Em entrevista a uma rede de televisão, o próprio Bolsonaro afirmou que "já advertiu o garoto" e que a responsabilidade sobre frases que sugerem o fechamento do Supremo deve ser atribuída inteiramente a seu filho.

"Ele já se desculpou. Isso aconteceu há quatro meses. Ele aceitou responder uma pergunta que não tinha nem pé nem cabeça e resolveu levar para o lado desse absurdo aí. Nós temos todo o respeito e a consideração com os demais Poderes, e o Judiciário obviamente é importante", disse o presidenciável. Filmado em sua casa, na Barra da Tijuca, afirmou que até "foi pesado" ao recriminar Eduardo.

"Fui pesado com o meu garoto. Quem fala isso tem que buscar um psiquiatra. E ele já assumiu a responsabilidade, se desculpou e, no que depender de nós, obviamente, isso é uma página virada na história", acrescentou.

Opositor de Bolsonaro, o petista Fernando Haddad ligou ontem para o ex-presidente Fernando Henrique Cardoso (PSDB). A iniciativa do telefonema deu-se, segundo o petista, depois de FHC classificar como sinal de "fascismo" fala do filho do candidato do PSL. Na conversa, ambos teriam concordado que o capitão e seus aliados estão promovendo uma escalada de ataques às instituições e a democracia que, segundo conversaram, "está em jogo" (ver também página A7).

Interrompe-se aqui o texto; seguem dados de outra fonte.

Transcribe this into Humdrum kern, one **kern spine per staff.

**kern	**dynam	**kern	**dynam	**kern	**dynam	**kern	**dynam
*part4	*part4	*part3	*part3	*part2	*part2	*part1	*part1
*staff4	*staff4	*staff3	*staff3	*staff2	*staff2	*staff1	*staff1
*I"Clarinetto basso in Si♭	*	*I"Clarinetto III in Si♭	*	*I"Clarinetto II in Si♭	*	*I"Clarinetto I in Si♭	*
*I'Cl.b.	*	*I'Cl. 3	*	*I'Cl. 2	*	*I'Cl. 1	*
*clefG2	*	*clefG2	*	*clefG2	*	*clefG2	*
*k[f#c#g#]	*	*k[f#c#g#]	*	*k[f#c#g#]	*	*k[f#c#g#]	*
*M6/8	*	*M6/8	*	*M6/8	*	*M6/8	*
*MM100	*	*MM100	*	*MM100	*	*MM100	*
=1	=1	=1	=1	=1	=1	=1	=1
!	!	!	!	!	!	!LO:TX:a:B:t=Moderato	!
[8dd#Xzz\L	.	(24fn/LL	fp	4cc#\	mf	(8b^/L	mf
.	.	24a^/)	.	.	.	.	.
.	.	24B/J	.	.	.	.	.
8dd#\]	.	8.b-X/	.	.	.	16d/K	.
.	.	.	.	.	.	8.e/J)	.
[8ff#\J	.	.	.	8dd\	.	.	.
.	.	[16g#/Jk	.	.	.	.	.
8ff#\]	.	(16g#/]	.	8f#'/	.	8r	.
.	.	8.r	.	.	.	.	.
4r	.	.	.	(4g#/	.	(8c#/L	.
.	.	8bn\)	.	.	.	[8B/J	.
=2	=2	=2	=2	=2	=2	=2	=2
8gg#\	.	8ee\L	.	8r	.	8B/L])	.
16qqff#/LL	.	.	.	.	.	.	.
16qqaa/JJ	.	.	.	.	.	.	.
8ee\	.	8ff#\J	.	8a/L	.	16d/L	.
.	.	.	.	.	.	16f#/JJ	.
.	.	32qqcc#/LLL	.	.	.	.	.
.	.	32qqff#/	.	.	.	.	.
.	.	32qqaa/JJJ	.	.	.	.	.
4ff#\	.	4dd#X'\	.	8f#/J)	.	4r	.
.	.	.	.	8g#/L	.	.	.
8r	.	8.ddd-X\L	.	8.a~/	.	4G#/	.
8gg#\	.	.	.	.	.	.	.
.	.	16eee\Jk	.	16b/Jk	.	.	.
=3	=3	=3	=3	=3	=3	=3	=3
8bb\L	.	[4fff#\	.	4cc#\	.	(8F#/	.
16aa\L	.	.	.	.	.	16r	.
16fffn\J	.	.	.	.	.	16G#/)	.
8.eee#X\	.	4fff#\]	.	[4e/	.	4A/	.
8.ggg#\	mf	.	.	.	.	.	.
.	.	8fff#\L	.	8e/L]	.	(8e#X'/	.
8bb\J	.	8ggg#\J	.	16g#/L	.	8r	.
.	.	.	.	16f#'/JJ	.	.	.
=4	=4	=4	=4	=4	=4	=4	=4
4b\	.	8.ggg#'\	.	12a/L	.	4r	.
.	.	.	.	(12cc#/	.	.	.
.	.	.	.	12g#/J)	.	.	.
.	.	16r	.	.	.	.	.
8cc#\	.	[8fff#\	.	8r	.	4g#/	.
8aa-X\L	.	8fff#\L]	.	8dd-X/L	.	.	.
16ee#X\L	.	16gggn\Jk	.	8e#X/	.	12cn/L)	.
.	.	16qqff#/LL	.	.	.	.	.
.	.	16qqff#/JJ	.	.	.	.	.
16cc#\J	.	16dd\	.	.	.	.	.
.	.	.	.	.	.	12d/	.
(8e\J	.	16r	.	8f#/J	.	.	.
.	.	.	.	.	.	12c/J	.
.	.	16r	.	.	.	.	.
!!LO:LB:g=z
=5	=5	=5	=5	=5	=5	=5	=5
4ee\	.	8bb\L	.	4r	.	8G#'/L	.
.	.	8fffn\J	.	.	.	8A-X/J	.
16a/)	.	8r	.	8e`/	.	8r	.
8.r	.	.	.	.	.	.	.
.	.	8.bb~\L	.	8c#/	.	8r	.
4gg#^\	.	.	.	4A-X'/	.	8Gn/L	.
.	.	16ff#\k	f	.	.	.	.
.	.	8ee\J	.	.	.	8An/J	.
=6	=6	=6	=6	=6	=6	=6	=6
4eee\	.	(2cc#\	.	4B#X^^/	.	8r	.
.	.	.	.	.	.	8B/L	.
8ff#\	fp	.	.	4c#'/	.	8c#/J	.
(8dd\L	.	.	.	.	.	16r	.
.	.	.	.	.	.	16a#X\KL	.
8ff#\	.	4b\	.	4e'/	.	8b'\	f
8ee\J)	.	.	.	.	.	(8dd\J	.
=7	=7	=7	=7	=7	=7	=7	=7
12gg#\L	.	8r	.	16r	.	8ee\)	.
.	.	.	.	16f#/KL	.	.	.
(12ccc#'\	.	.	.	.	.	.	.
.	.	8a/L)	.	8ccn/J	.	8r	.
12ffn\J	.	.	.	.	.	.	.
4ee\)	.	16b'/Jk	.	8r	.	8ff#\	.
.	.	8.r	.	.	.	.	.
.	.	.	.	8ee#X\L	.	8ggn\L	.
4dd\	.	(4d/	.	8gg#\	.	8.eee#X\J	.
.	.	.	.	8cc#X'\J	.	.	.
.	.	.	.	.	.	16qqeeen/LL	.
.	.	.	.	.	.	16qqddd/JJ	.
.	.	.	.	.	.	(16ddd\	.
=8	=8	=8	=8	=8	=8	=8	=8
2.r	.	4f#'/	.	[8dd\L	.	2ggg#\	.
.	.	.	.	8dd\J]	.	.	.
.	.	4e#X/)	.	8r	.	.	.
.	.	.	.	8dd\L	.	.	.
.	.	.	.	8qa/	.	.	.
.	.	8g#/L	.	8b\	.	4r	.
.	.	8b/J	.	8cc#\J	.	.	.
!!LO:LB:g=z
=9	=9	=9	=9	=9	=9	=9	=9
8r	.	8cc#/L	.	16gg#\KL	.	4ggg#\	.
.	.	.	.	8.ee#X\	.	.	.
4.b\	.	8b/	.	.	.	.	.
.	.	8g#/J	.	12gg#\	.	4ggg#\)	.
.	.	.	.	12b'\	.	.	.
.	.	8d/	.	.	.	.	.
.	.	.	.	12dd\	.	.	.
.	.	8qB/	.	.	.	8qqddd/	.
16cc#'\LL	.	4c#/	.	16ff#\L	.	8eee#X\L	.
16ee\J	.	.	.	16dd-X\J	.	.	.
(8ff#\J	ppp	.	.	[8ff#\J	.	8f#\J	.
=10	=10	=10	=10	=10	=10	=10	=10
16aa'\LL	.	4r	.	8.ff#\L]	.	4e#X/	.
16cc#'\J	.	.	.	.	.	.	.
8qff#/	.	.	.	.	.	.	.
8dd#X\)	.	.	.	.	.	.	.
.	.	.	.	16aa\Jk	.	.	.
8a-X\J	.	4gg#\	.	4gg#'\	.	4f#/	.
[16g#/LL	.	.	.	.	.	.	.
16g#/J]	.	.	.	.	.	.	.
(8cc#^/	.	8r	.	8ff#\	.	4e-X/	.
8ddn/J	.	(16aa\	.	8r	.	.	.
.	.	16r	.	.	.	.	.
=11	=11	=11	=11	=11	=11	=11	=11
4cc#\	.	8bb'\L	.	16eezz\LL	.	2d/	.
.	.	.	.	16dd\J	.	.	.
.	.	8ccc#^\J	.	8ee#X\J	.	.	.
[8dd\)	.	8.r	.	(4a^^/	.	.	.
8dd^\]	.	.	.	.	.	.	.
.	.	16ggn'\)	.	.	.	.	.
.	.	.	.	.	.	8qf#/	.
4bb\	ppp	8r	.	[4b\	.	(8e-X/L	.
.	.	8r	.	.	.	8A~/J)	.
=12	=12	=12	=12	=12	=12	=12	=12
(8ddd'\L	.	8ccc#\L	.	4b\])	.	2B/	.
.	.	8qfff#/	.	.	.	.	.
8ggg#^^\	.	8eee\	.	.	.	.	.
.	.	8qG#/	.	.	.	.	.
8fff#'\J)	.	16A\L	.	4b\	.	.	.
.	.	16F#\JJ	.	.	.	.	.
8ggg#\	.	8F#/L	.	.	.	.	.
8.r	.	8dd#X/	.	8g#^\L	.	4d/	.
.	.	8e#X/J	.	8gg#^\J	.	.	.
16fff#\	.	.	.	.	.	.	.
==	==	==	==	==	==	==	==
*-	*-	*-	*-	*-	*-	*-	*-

Apoiador de Haddad, o Psol protocolou ontem uma representação junto à Procuradoria-Geral da República contra Eduardo Bolsonaro. O partido pede que o Ministério Público Federal (MPF) instaure inquérito para apurar eventuais ilícitos e crimes praticados pelo deputado do PSL e sustenta que a declaração configura, "em tese, crime de ameaça e atentado contra a divisão de poderes". A PGR não tem prazo para decidir o que fazer com a representação.

Em nota, o Psol disse que se as declarações "fossem meras bravatas de um deputado federal já seriam sérias e preocupantes", mas que, no contexto da eleição - e reiteradas por membros da chapa e por coordenadores de campanha - "ganham contorno preocupante e supostamente criminoso".